Important Prompts and Instructions

System Prompts

File Status Key Innovation
agent/prompts/system_prompt_v3.yaml ACTIVE Literature-first research mandate, explicit failure mode catalog, scope-change prohibition, autonomous mode directives
agent/prompts/system_prompt_v2.yaml Historical Three-phase workflow (Research -> Plan -> Implement), training job checklists, verification checklist
agent/prompts/system_prompt.yaml Historical Original persona, 8 worked examples

Research Sub-Agent Prompt

Compaction Prompt

Doom Loop Corrective Prompts

Title Generation Prompt


Design Patterns Summary

Pattern Where Purpose
Queue-based producer-consumer agent_loop.py, session_manager.py Decouples UI from agent logic
Event broadcasting (fan-out) session_manager.py:41 One source queue -> N SSE subscribers
Strategy pattern tools.py Built-in handlers vs MCP dispatch via uniform interface
Introspection-based dispatch tools.py:253 inspect.signature() to detect session/tool_call_id params
Async context manager tools.py:211 ToolRouter lifecycle (MCP init/cleanup)
Fire-and-forget subprocess session_uploader.py:248 Detached upload process that survives agent exit
Read-before-write guard sandbox_client.py:818, local_tools.py:386 Prevents blind file overwrites
Fuzzy matching cascade edit_utils.py:35 4-pass matching (exact -> trim -> normalize)
Spring-damping physics particle_logo.py:36 Particle animation convergence
Per-session state with active mirroring agentStore.ts:265 Session-specific state mirrored to flat fields for active session
Custom transport bridge sse-chat-transport.ts Backend SSE -> Vercel AI SDK UIMessageChunk
Side-channel callbacks useAgentChat.ts:44 Non-chat events (research, panels) processed alongside chat

Notable Design Tradeoffs

In-Memory Sessions (No Database)

Sessions live only in server memory. If the server restarts, sessions are lost. Session trajectories are uploaded to HF datasets as fire-and-forget, but there's no session resume from the server side. The frontend persists messages to localStorage as a partial mitigation.
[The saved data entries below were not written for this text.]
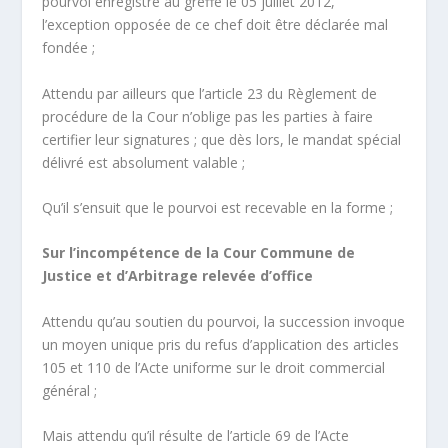
pourvoi enregistré au greffe le 05 juillet 2012,
l’exception opposée de ce chef doit être déclarée mal
fondée ;
Attendu par ailleurs que l’article 23 du Règlement de
procédure de la Cour n’oblige pas les parties à faire
certifier leur signatures ; que dès lors, le mandat spécial
délivré est absolument valable ;
Qu’il s’ensuit que le pourvoi est recevable en la forme ;
Sur l’incompétence de la Cour Commune de
Justice et d’Arbitrage relevée d’office
Attendu qu’au soutien du pourvoi, la succession invoque
un moyen unique pris du refus d’application des articles
105 et 110 de l’Acte uniforme sur le droit commercial
général ;
Mais attendu qu’il résulte de l’article 69 de l’Acte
Tradeoff: Simplicity and low latency vs. durability. Acceptable for a tool where sessions are typically short-lived.

Embedded Sandbox Server

The sandbox server code (FastAPI app + Dockerfile) is stored as a string literal inside sandbox_client.py and uploaded to the HF Space on creation. This means the sandbox server code can't be independently versioned or tested.

Tradeoff: Self-contained deployment (no external dependencies) vs. maintainability.

Downgraded Research Model

The research sub-agent uses a cheaper model (claude-sonnet-4-6 vs claude-opus-4-6). This saves cost on what can be many LLM calls per research session.

Tradeoff: Cost savings vs. research quality. Mitigated by the research tool having its own focused system prompt and access to the same information tools.

No Parallel Tool Execution for Approval Tools

Tools requiring approval are batched and presented to the user, but execution of approved tools happens sequentially within the approval handler. Non-approval tools execute in parallel.

Tradeoff: Simpler approval UX (user sees all pending tools at once) vs. potential latency when multiple approved tools could run concurrently.

Doom Loop Detection Heuristics

The detection uses MD5 hashing of argument strings and fixed thresholds (3 consecutive, sequences of 2-5). This can miss subtle loops and may trigger on legitimate repeated calls.

Tradeoff: Simple implementation that catches common cases vs. sophisticated analysis that might be more accurate but harder to maintain.